This is borderline Misinformation. You are attempting to create an impression that there is no problem, and that everything has been or will be mitigated. Some choice quotes, with sources:

From that totally disreputable, clickbait publication, Science.org:

> The Rubin Observatory, with an 8.4-meter mirror that will take pictures of the sky the size of 40 full Moons in 30-second exposures, "is the perfect machine for running into these satellites," Tyson says.

> He and his team conducted simulations that suggested the track of a satellite image across their camera would saturate each camera pixel as it passes, and cause leakage into neighboring ones. The resulting artifacts "cannot be removed in software. We have failed in doing that," Tyson says. The team looked at altering schedules to avoid satellite trails, but with such a wide field of view, avoiding thousands of satellites would end up as "a wild goose chase," he says.

Speaking of the Rubin Observatory:

> Simulations of the LSST observing cadence and the full 42,000 SpaceX satellite constellation show that as many as 30% of all LSST images would contain at least one satellite streak. With constellations of 400,000 LEOsats, most images will have very bright streaks.

> Due to its rapid cadence, LSST cannot usefully avoid tens of thousands of LEOsats.

> Darkening satellites to 7th magnitude would simplify removal of some artifacts in LSST images, but there is no guarantee most of the satellites will be limited in brightness to fainter than 7th magnitude.

> The bright main satellite trail would still be present, potentially creating bogus alerts and systematics at low surface brightness. This is a challenge for science data analysis, adding significant effort and potentially limiting discovery of the unexpected.

> However there is a larger challenge: because of the unprecedented large samples, LSST science will be limited by systematics rather than sample variance (area incompleteness). Of concern are various systematic effects that do not simply scale with the number of lost pixels—in other words, the residuals from these mitigation strategies on the science cases for which LSST was designed. For example, the LSST ability to detect asteroids approaching from directions interior to the Earth's orbit may be severely impacted because those directions are visible only during twilight when LEO satellites are brightest—nearly every LSST image taken at this time would be affected by at least one satellite trail. [My emphasis added]

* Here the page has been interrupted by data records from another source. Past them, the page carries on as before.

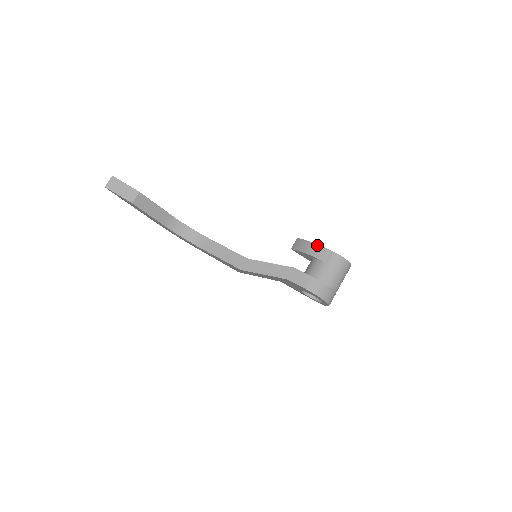
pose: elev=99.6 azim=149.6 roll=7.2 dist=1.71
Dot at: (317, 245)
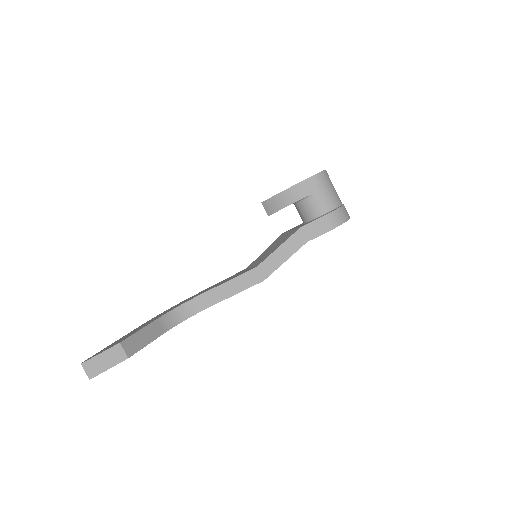
Dot at: (289, 189)
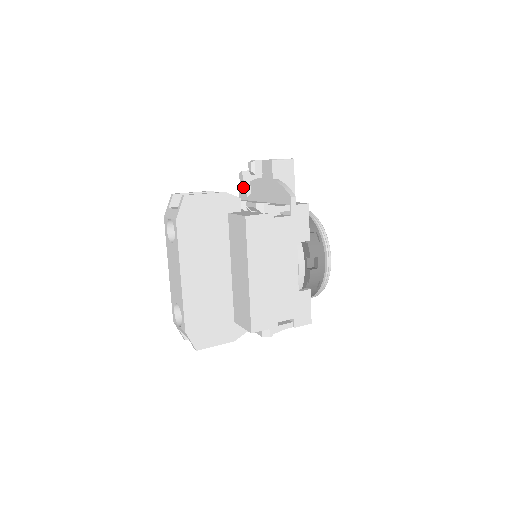
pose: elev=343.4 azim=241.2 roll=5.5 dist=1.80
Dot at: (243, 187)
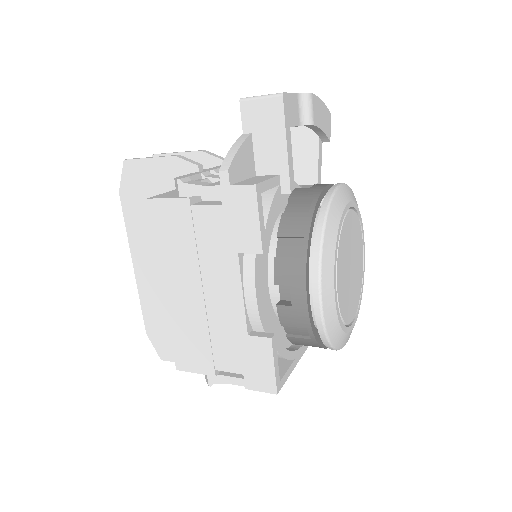
Dot at: occluded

TLDR: I could provide further quotes, especially about the harm to radio astronomy, but the point here is that software can't remove the streak when the CCD has been saturated - that would be like dumping thousands of identical lemons into a bin that initially contains only one or two, shaking the bin vigorously, and then trying to identify the original occupants. This isn't about amateur astrophotography - this is about trying to identify transient phenomena that are captured in single exposures. No software in the world can undo the harm if hardware and physics don't allow for it.